Lines excerpted from a collection:
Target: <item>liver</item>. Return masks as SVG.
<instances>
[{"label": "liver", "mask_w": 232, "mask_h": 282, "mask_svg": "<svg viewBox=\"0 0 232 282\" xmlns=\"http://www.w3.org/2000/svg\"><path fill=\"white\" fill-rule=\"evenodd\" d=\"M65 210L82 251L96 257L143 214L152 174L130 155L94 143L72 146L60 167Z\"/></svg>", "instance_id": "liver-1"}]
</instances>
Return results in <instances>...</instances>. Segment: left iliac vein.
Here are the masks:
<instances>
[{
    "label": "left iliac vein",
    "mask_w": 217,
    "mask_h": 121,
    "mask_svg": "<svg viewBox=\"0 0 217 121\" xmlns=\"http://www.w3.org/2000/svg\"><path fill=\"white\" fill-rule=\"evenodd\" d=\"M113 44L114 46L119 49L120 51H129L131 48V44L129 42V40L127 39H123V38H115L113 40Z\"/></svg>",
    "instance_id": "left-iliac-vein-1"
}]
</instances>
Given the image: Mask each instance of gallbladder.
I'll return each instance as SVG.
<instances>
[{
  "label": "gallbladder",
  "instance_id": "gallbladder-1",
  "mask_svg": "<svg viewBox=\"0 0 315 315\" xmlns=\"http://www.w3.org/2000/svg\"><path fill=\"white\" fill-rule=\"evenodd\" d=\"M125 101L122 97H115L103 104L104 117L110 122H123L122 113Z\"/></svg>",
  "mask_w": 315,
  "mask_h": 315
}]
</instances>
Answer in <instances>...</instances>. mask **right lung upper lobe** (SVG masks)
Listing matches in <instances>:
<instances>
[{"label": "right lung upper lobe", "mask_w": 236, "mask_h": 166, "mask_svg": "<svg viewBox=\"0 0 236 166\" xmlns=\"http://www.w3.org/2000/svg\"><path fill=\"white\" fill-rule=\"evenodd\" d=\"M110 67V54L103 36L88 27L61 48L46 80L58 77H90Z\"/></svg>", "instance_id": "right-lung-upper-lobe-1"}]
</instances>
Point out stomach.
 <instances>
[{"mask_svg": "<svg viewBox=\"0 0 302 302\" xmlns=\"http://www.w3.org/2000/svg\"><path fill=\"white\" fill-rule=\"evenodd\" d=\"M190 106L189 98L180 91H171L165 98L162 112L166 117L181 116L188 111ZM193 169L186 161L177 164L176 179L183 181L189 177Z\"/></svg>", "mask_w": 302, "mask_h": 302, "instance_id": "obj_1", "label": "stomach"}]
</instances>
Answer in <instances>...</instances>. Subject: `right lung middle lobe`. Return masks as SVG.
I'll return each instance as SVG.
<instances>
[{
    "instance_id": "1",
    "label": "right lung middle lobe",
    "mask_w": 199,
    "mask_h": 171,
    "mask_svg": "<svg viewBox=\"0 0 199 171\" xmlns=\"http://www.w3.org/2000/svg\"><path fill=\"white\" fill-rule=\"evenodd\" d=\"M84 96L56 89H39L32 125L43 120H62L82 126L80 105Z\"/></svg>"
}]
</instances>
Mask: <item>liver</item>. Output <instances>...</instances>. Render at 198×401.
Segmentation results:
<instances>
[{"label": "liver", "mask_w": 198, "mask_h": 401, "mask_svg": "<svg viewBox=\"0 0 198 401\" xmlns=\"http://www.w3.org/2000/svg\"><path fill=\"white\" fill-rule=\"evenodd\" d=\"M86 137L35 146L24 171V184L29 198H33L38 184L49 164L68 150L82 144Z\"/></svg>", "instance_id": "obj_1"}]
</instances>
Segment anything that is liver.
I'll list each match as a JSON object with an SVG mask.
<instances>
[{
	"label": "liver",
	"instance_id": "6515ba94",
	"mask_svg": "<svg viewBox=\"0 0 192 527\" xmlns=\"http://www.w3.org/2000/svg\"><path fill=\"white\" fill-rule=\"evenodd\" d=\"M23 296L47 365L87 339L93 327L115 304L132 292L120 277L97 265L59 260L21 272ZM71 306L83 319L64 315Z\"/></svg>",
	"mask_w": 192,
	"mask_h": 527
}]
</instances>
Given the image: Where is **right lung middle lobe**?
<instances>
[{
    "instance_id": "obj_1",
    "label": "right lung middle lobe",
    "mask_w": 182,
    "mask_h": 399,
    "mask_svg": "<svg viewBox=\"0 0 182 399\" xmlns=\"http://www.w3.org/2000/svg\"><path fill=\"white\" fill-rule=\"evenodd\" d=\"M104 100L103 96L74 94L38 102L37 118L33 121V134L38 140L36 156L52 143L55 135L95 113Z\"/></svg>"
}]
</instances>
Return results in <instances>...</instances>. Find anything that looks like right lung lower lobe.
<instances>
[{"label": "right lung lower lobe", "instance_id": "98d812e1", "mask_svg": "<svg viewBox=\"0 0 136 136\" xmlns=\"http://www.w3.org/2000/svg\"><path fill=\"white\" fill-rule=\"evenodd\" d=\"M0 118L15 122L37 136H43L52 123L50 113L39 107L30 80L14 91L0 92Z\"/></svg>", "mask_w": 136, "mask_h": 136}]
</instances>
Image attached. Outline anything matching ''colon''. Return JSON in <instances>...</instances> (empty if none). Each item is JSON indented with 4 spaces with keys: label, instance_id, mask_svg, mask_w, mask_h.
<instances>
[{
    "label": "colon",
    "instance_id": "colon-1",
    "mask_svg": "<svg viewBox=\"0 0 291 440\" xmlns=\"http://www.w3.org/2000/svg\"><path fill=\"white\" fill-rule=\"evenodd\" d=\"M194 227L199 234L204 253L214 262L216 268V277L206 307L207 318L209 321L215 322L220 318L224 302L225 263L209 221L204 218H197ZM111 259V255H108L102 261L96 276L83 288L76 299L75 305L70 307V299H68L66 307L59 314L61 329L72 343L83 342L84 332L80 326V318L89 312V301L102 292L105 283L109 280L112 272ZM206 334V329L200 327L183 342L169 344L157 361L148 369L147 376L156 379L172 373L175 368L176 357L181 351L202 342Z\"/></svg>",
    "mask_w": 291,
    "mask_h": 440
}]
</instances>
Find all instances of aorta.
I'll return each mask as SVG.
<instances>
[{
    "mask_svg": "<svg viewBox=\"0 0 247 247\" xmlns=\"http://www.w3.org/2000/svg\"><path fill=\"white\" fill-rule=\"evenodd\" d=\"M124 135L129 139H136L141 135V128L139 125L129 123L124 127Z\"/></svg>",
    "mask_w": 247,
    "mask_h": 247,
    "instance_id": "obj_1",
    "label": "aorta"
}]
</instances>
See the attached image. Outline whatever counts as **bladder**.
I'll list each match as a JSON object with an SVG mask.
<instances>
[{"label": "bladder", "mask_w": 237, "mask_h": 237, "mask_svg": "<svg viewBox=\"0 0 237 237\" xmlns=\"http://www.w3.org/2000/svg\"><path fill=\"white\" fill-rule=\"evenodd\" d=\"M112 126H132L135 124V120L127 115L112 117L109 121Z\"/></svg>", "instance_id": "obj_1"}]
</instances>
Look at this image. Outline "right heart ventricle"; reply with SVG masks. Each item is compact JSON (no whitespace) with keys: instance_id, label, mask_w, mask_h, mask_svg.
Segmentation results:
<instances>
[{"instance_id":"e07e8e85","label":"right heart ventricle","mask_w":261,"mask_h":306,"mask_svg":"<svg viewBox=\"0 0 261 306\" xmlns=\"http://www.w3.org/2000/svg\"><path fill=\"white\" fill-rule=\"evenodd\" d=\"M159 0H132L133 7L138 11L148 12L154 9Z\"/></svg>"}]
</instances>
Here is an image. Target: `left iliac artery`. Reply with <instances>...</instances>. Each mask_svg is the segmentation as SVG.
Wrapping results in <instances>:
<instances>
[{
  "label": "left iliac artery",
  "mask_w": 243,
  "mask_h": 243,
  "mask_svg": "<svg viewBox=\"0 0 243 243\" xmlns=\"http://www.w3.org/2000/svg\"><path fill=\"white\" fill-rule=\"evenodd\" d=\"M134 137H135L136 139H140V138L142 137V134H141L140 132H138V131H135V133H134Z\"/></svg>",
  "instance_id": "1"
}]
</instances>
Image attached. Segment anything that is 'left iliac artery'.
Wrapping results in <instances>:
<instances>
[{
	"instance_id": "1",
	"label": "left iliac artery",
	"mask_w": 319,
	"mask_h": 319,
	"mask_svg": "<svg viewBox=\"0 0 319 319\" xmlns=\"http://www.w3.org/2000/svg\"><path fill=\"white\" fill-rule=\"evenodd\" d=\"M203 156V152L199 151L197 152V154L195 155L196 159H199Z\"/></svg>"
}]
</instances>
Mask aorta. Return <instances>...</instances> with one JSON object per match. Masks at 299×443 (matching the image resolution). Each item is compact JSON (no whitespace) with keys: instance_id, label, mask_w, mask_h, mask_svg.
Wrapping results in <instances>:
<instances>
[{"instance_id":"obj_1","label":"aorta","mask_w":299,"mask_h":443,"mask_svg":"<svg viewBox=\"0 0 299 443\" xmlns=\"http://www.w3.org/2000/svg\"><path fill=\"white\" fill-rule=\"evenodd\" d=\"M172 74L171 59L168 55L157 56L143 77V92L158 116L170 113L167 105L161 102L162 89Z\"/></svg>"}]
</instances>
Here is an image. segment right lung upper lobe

WRITTEN INSTRUCTION:
Give the lines from the one containing "Mask aorta. Return" through the last line above as a Markdown table, skipping blank lines. Use the columns n for the row number and Line for the line.

TASK SOLUTION:
| n | Line |
|---|---|
| 1 | Mask aorta. Return <instances>...</instances> with one JSON object per match. Masks at 299×443 (matching the image resolution). Each item is compact JSON (no whitespace) with keys: instance_id, label, mask_w, mask_h, mask_svg. |
| 2 | Wrapping results in <instances>: |
| 3 | <instances> |
| 4 | [{"instance_id":"obj_1","label":"aorta","mask_w":299,"mask_h":443,"mask_svg":"<svg viewBox=\"0 0 299 443\" xmlns=\"http://www.w3.org/2000/svg\"><path fill=\"white\" fill-rule=\"evenodd\" d=\"M172 74L171 59L168 55L157 56L143 77V92L158 116L170 113L167 105L161 102L162 89Z\"/></svg>"}] |
| 5 | </instances> |
| 6 | Here is an image. segment right lung upper lobe |